Für 2015 hat die EU insgesamt 8,4 Milliarden Euro für ihre Außenhilfe eingeplant.


Kooperation mit Weitblick

Mitarbeiter im Umspannwerk MeS in Mazar e-Sharif, Afghanistan

Die Handlungsformen der EU sind vielfältig. Regionalprogramme, Länderprogramme und thematische Programme werden auf Basis von Strategiepapieren geplant und finanziert.

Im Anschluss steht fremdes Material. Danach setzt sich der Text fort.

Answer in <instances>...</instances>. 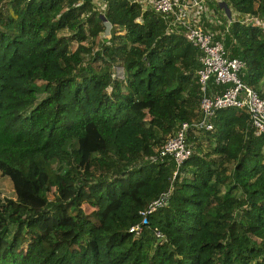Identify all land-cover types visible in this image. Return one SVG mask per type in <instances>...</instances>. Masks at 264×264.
<instances>
[{"label":"trees","instance_id":"trees-1","mask_svg":"<svg viewBox=\"0 0 264 264\" xmlns=\"http://www.w3.org/2000/svg\"><path fill=\"white\" fill-rule=\"evenodd\" d=\"M99 1L0 0V264H264V133L222 107L181 162L151 159L199 115V50L149 3ZM208 4L264 99V24L244 19L264 0Z\"/></svg>","mask_w":264,"mask_h":264},{"label":"built area","instance_id":"built-area-1","mask_svg":"<svg viewBox=\"0 0 264 264\" xmlns=\"http://www.w3.org/2000/svg\"><path fill=\"white\" fill-rule=\"evenodd\" d=\"M96 1L100 3L99 0ZM146 1L155 11L169 19L170 25L183 29L186 39L199 50L200 66L197 69V80L201 92L198 117L183 120L175 133L157 148L151 159H161L169 154L177 163L181 162L190 151L186 143L188 129L212 128L211 117L216 109L222 107L244 108L249 114L255 132L264 133V99L241 79L239 73L245 66L244 61L238 57H229L222 41L213 39L211 32L203 27L201 22L203 14H200L201 7L203 11L202 0ZM244 19L258 23L257 16H245ZM259 24H262V20ZM217 84L222 86L221 89L212 90V86ZM159 203L161 199L153 201L147 211ZM141 227L140 223H136L129 230L139 233ZM155 234L158 238L163 236L159 230H155Z\"/></svg>","mask_w":264,"mask_h":264},{"label":"rangeland","instance_id":"rangeland-1","mask_svg":"<svg viewBox=\"0 0 264 264\" xmlns=\"http://www.w3.org/2000/svg\"><path fill=\"white\" fill-rule=\"evenodd\" d=\"M201 3L203 6V11H202V7H201V13L200 14H203L204 16H206V18H208V16H210V15H216L217 16V14L213 10V8L209 7L208 0H202ZM97 8H98V10L101 9V5L99 3L97 4ZM256 20H258V23H261L260 18H257ZM263 24H264V21H262V25ZM108 28L109 27L107 26L106 32H102L96 37L95 46H96V44L98 45L97 42H99L101 40V37L109 35V33L107 31ZM60 34L65 35V34H68V32L67 31H60ZM115 74H117L118 76H121L122 75L121 74V68H117ZM0 196L1 197H7V196L8 197H14L15 196L14 188H13V184H12L11 179L6 175H2L1 173H0Z\"/></svg>","mask_w":264,"mask_h":264},{"label":"crops","instance_id":"crops-1","mask_svg":"<svg viewBox=\"0 0 264 264\" xmlns=\"http://www.w3.org/2000/svg\"><path fill=\"white\" fill-rule=\"evenodd\" d=\"M144 2H147L148 3V1H146V0H143ZM212 17V18H211ZM217 16L216 15H210V16H208V19H209V26H213V24H214V22H215V18H216ZM212 90H218V88H212Z\"/></svg>","mask_w":264,"mask_h":264},{"label":"water","instance_id":"water-1","mask_svg":"<svg viewBox=\"0 0 264 264\" xmlns=\"http://www.w3.org/2000/svg\"><path fill=\"white\" fill-rule=\"evenodd\" d=\"M220 6H223L224 10L226 11L227 15L230 16L229 7L225 3V1H220Z\"/></svg>","mask_w":264,"mask_h":264}]
</instances>
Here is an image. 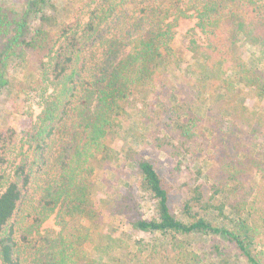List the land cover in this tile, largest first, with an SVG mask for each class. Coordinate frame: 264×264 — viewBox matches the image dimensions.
Returning <instances> with one entry per match:
<instances>
[{
  "label": "trees",
  "instance_id": "1",
  "mask_svg": "<svg viewBox=\"0 0 264 264\" xmlns=\"http://www.w3.org/2000/svg\"><path fill=\"white\" fill-rule=\"evenodd\" d=\"M46 1L27 0L24 10L19 13L0 6V39L4 40L0 58V93L8 84L5 67L12 60L20 62L29 73L34 72L37 76L29 85L18 83L15 86L17 94L6 98L5 108L11 114H18L27 89H36L39 94L45 92L48 86L53 89L27 135V156L20 158L21 162L14 167L11 178L7 179L3 167L8 154L16 146L17 133L11 127L0 129V264H21L16 255L12 219L25 189L35 180L32 173L41 172L47 176L44 180L45 193L39 201L45 214L37 220L41 221L57 207L56 219L62 224L64 233L59 237L49 264H92L85 250L87 244L94 252L104 253L107 260L103 264H128L127 256L110 254L111 249L119 247L117 243L102 234H92V228L96 230L102 226L101 223L93 227L82 224L80 233L76 235L70 232L67 222L73 217L97 222L100 215L96 210L100 206L110 208L113 214H122L127 208L125 197L117 203L94 201L87 179L95 168L92 162L109 157L106 131L110 126L119 124L128 113V108L132 112L154 113L149 110V102L153 100L151 104L158 105L162 112L171 113L169 121L181 145L193 142L200 119L193 114L191 106L176 94L163 95L170 83L167 68L179 67L181 62L171 47L173 26L166 21L168 13L164 10L143 7L136 16L124 15L119 22L121 36L129 37L131 27L138 32L133 37V50L115 64L86 66L84 55L98 43L100 47L106 46L102 52L104 57L112 56L116 41L111 42L113 37H110L112 39L105 42L101 26L109 16L126 12L125 6L134 0H97L96 7L89 12L88 21L78 33H70L68 25L58 24L52 15L42 13L41 6ZM184 2L193 12L196 26L205 40L202 45L193 41L189 45L194 61L193 68L189 70L195 75L197 87L221 86L214 93L218 97L221 113L231 111L236 105L229 98L231 93L223 91L235 84H245L253 89L256 97L264 100V70L248 68L238 50L239 43H243L264 55V0ZM122 6L123 9L117 11ZM33 18L37 23L33 24ZM55 131L67 135V139L58 155L48 162L45 154ZM259 150L262 151L258 155L264 157V141ZM237 155L240 156L235 160L238 163L230 159L224 162L225 177L216 184V193L227 189L229 194H234L241 188L239 176L253 169L262 170L263 163L248 156L245 151L237 149ZM128 156L139 172L141 188L149 195L155 208L152 218L131 222L134 231L170 235L177 264H239V259L244 264H264L254 252L261 242L260 216L257 213L246 211L244 206L240 210L236 200L234 205L230 203L234 216L226 226L213 225L199 216L183 221L169 207V190L153 165L144 158H136L135 151H130ZM50 169L53 176H48ZM194 192L200 198V189L195 188ZM187 204L184 211L189 215ZM261 220L264 222V214ZM194 234L225 240L235 250L234 260L229 259L226 247L212 244L208 256L217 262L207 263L203 255L187 249L177 238Z\"/></svg>",
  "mask_w": 264,
  "mask_h": 264
},
{
  "label": "rangeland",
  "instance_id": "2",
  "mask_svg": "<svg viewBox=\"0 0 264 264\" xmlns=\"http://www.w3.org/2000/svg\"><path fill=\"white\" fill-rule=\"evenodd\" d=\"M26 1L0 0V6L19 13L24 10ZM96 4L97 0H47L42 3L41 12L52 15L58 24L68 25L70 33H78L88 21L89 12ZM143 7L168 13L166 21L172 24L174 35L171 47L181 59L179 67L167 68L170 83L165 90L166 94L163 95L167 97L168 93H174L187 102L200 122L195 128L193 142L182 146L169 121L171 113L162 112L154 103L152 106L153 100L149 102V110L152 109L154 113L132 112L128 108V113L119 124L110 126L106 131L109 157L92 162L95 168L87 179L94 201L117 203L121 197H125L127 208L122 214H113L110 208L97 207L96 211L100 215L97 222L92 220L90 223L77 217L70 218L67 222L70 232L77 235L82 224H91L93 227L101 223L102 226L96 230L92 228V234H102L117 243L119 247L111 249L110 254L118 257L127 256L128 264H177L170 235L137 232L131 228V222L135 219H150L155 215L154 203L141 188L139 172L134 161L128 156L130 151H135L136 158L149 161L164 180L169 190V207L177 218L190 221L191 217L199 216L213 225L226 226L229 219L234 216L230 205L236 200L238 202L235 204L239 203L240 210L244 206L243 209L246 211L250 210L255 215L257 213L260 216L261 242L254 252L264 263V222L261 220L264 214V157L258 155L262 151L259 149L264 141V100L256 97L253 89L245 84H235L223 91L231 93L229 98L236 105L231 111L221 113L217 103L218 97L214 94L221 86L209 85L208 88L202 89H199L200 85L197 87L195 75L189 70L194 66L189 45L192 41L202 45L205 44V40L196 26L193 12L186 6L184 0L179 2L134 0L125 6L126 12L109 16L101 27L105 42L108 43L112 39L110 37H113L111 42L116 41L113 43L115 51L112 56L104 57L102 52L106 46L100 47L99 43L96 44L84 55L86 66L93 67L96 63L115 64L133 50L135 44L133 37L138 33L137 29L131 27L130 36L124 38L121 36L122 28L119 22L124 15L136 16ZM122 9L123 6L117 11ZM179 9L185 12H180ZM33 19V24L37 23L36 19ZM3 46L4 40L0 39V58ZM238 48L248 68L264 70V55L258 49L243 43H239ZM5 68L8 84L0 93V129L11 127L17 133L16 146L8 154L7 163L3 167L7 179L11 178L14 167L21 162L20 158L23 155L27 156V135L43 109L44 100L48 99L53 89L48 86L45 92L41 91L40 94L36 89L34 91L27 89L22 97L25 100L22 108L18 114H11L5 108L6 98L17 94L15 86L18 83L29 85L37 76L34 72L29 73L26 67L16 60L10 61ZM226 100L228 101V98ZM66 139L67 135L62 132H54L48 141V150L45 154L48 162H52L58 155ZM237 149L262 162V170L253 169L250 173L246 171L239 176L241 188L234 194H229L227 189L216 193L214 190L216 184L225 177L224 162L230 159L238 163L235 160L240 159L239 155L235 156ZM243 162L247 163L246 160ZM49 171L48 176L51 174L53 176V171L51 169ZM32 178L35 180L25 189L21 204L12 219L15 228L14 239L17 242L16 255L21 264H49L57 249L59 237L64 234L63 226L56 219L57 207L41 221L37 220L45 214L39 201L45 193L44 180L47 176L45 177L42 172L32 173ZM195 188L200 189V198H197ZM186 203L190 209L189 215L184 211ZM177 238L187 246V249L203 255L207 263L217 262L208 256L212 244L226 247L229 259L234 260L236 255L235 250L219 237L194 234ZM85 250L92 264H103L105 263L103 261L107 260L104 253L94 252L88 244L85 245ZM239 264H244V261L239 259Z\"/></svg>",
  "mask_w": 264,
  "mask_h": 264
}]
</instances>
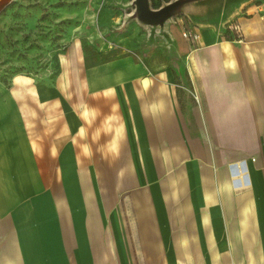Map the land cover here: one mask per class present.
<instances>
[{"label": "crops", "instance_id": "crops-1", "mask_svg": "<svg viewBox=\"0 0 264 264\" xmlns=\"http://www.w3.org/2000/svg\"><path fill=\"white\" fill-rule=\"evenodd\" d=\"M179 16L197 38L166 26L174 60L76 65L82 98L0 83V264H264V1Z\"/></svg>", "mask_w": 264, "mask_h": 264}, {"label": "rangeland", "instance_id": "rangeland-1", "mask_svg": "<svg viewBox=\"0 0 264 264\" xmlns=\"http://www.w3.org/2000/svg\"><path fill=\"white\" fill-rule=\"evenodd\" d=\"M167 1L157 0V4ZM214 1L240 4L264 0ZM131 2L11 0L0 12V83L7 86V96L13 93L22 101V97L29 96L26 94L29 85L44 83L60 86V95L65 98H82L83 91L78 88V82H73V79H79L82 85V71H73L76 65L82 68L93 60L130 52H138L146 60L151 52L159 56L165 51L168 58L174 60L176 57L169 51L178 46L170 39L166 26L178 27V42L181 43L185 40L182 30L190 25L179 15L167 20L162 27L142 24L130 18ZM21 81H27L28 85L20 84ZM69 83L76 86L71 87ZM78 107L83 108L82 105ZM114 155L125 157V154L114 153L107 156ZM125 163V159H121L120 164ZM99 171L100 186L105 192L122 193L131 188L133 175L129 168L109 167Z\"/></svg>", "mask_w": 264, "mask_h": 264}, {"label": "water", "instance_id": "water-1", "mask_svg": "<svg viewBox=\"0 0 264 264\" xmlns=\"http://www.w3.org/2000/svg\"><path fill=\"white\" fill-rule=\"evenodd\" d=\"M197 0H169L161 6L152 7L150 0H132L131 19L142 24L162 27L170 18L181 14L185 6ZM11 0H0V12Z\"/></svg>", "mask_w": 264, "mask_h": 264}, {"label": "built area", "instance_id": "built-area-1", "mask_svg": "<svg viewBox=\"0 0 264 264\" xmlns=\"http://www.w3.org/2000/svg\"><path fill=\"white\" fill-rule=\"evenodd\" d=\"M232 29L238 33V27L236 25L232 26ZM182 36L187 38V39H195V38H197V33L195 31L191 30V28H188V29H184L182 31ZM240 38L241 37H239L238 39L240 40Z\"/></svg>", "mask_w": 264, "mask_h": 264}, {"label": "trees", "instance_id": "trees-1", "mask_svg": "<svg viewBox=\"0 0 264 264\" xmlns=\"http://www.w3.org/2000/svg\"><path fill=\"white\" fill-rule=\"evenodd\" d=\"M150 3L152 5V7L155 6L154 8H157V7L161 6V5L157 4V0H150ZM226 34H228V31H225V37H228Z\"/></svg>", "mask_w": 264, "mask_h": 264}]
</instances>
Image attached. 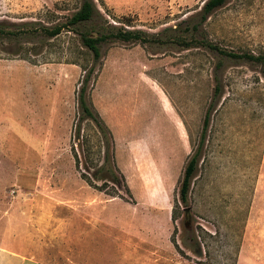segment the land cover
I'll return each instance as SVG.
<instances>
[{"label":"rangeland","instance_id":"rangeland-1","mask_svg":"<svg viewBox=\"0 0 264 264\" xmlns=\"http://www.w3.org/2000/svg\"><path fill=\"white\" fill-rule=\"evenodd\" d=\"M205 1L95 0L116 28L153 36L101 45L86 85L130 192L119 197L81 178H93L105 144L95 122L78 120L75 35L0 38V264H264L261 67L183 49L164 31L196 21ZM78 5L0 0V23L64 22ZM202 29L221 49L264 53V0H228ZM197 151L183 205L179 185Z\"/></svg>","mask_w":264,"mask_h":264},{"label":"trees","instance_id":"trees-1","mask_svg":"<svg viewBox=\"0 0 264 264\" xmlns=\"http://www.w3.org/2000/svg\"><path fill=\"white\" fill-rule=\"evenodd\" d=\"M227 1L228 0H206L201 6L199 12L196 14V21H192V18H190L183 23L185 25L183 29L179 24L176 25L175 28H169L164 31L174 33V41L179 43L183 49L201 47L226 59L242 60L250 65L260 66L261 71L264 74V53L261 52L255 54L250 51L235 53L233 51L221 49L205 37L202 29L203 24L216 9L221 8ZM63 32H71L75 35L78 45L77 42L74 43L76 47L74 55H76V57L74 60H71V63L79 65L84 72V78L78 93V104L80 108L78 120L81 122L85 119H91L95 122L105 144L102 156L103 163L94 170L92 174L93 178H90L83 173H81V178L92 188L104 192L111 197H119L118 191L121 188L129 194V189L124 182H121L122 178L116 173L114 162L111 158L110 133L100 120L99 115L93 110L90 98L88 101L86 100V85L91 74L94 72L95 66L100 65L101 63V45L116 41L142 44L149 42L150 37L153 36H150L143 30L116 28L104 20L103 15L100 13L95 4V0H79L78 7L72 10V12L65 17L64 22H55L50 25H43L40 22L24 23L19 26L12 24L11 28L5 27L0 23V38H18L23 34L29 37L57 38ZM71 48L72 46L70 45L67 49L71 50ZM87 59H89L92 63L90 68H88L89 64H87ZM84 61H86V63H84ZM217 65H219V63ZM218 94L219 85L216 84L214 95ZM209 115L210 109H208L205 114L203 122L204 131L208 126ZM76 132L79 135V125H77ZM198 156L199 152L197 151L187 162L183 178L179 185V200L183 205H186L188 201L191 180L197 169ZM75 160L77 169H79L76 154ZM92 179L96 182H100V185L93 183ZM176 216V212H173V220L177 219ZM172 242L175 243L174 241Z\"/></svg>","mask_w":264,"mask_h":264},{"label":"crops","instance_id":"crops-1","mask_svg":"<svg viewBox=\"0 0 264 264\" xmlns=\"http://www.w3.org/2000/svg\"><path fill=\"white\" fill-rule=\"evenodd\" d=\"M7 247H9V245L7 246ZM13 247H15V244H13ZM15 250H16V247H15ZM12 255H9V256H14V257H16V258H19V259H21L22 261H25L26 259H28V258H23V257H21L20 255H16V254H14V253H11ZM31 260V259H30ZM32 262H33V264H40V263H37V262H34L33 260H31Z\"/></svg>","mask_w":264,"mask_h":264}]
</instances>
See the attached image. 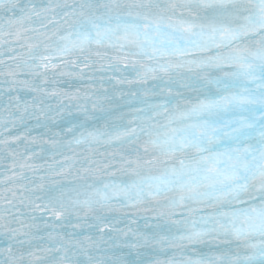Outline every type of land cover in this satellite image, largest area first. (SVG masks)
Returning <instances> with one entry per match:
<instances>
[{"label":"snow or ice","instance_id":"snow-or-ice-1","mask_svg":"<svg viewBox=\"0 0 264 264\" xmlns=\"http://www.w3.org/2000/svg\"><path fill=\"white\" fill-rule=\"evenodd\" d=\"M0 264H264V0H0Z\"/></svg>","mask_w":264,"mask_h":264}]
</instances>
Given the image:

Darüber hinaus hat die EU mit einer Reihe von Entwicklungsländern dauerhafte bilaterale Handels- und Kooperationsabkommen geschlossen, oder auch im Fall einer engeren Zusammenarbeit – wie mit den Ländern im Mittelmeerraum – Assoziationsabkommen. Sie arbeitet ebenfalls mit multilateralen und internationalen Organisationen wie der Weltbank und den Vereinten Nationen zusammen.


Arbeit in den Partnerländern und Regionen

Ob Entwicklungsprogramme erfolgreich sind, hängt von vielen Faktoren ab: Wie ist die wirtschaftliche und soziale Situation im Land und der Region? Stimmen die Ziele von Geber- und Entwicklungsland überein? Harmoniert das Programm mit den Entwicklungszielen des Partnerlandes? Was hat man aus der bisherigen Zusammenarbeit gelernt?

Für die Entwicklungszusammenarbeit der Europäischen Union werden die Antworten auf diese Fragen in sogenannten Länderstrategiepapieren (LSP) erfasst. Sie dienen als Leitfaden und Hilfsmittel bei der Erfolgskontrolle. Ihre Laufzeit beträgt sechs Jahre für Programme, die aus dem Europäischen Entwicklungsfonds finanziert werden, beziehungsweise sieben Jahre für Programme aus den sonstigen Finanzierungsinstrumenten. Die LSP werden ergänzt durch jährliche Aktionsprogramme (Annual Action Programmes, AAP), die eine zeitnahe Überprüfung einzelner Maßnahmen ermöglichen.

In den LSP ist dargelegt, wie sich die Entwicklungsprogramme der EU in die Politik des Partnerlandes einfügen und Aktivitäten anderer Geber sinnvoll ergänzen. Wenn das Partnerland eine nationale Entwicklungsstrategie erarbeitet hat, bildet diese die Grundlage für die Zusammenarbeit mit der EU. Liegt ein Strategiepapier zur Armutsbekämpfung (PRSP) vor, wie es von Weltbank und IWF im Zusammenhang mit der erweiterten HIPC-Initiative gefordert wird, wird dieses ebenfalls berücksichtigt.

In regionalen Strategiepapieren werden zudem übergreifende Fragen der Zusammenarbeit thematisiert, die über die Länderebene hinausgehen. Sie wurden bislang für die Kooperation mit sieben Regionen beziehungsweise Regionalorganisationen erarbeitet: Andengemeinschaft, Asien, Lateinamerika, MERCOSUR, Mittelamerika, Union für den Mittelmeerraum und Zentralasien.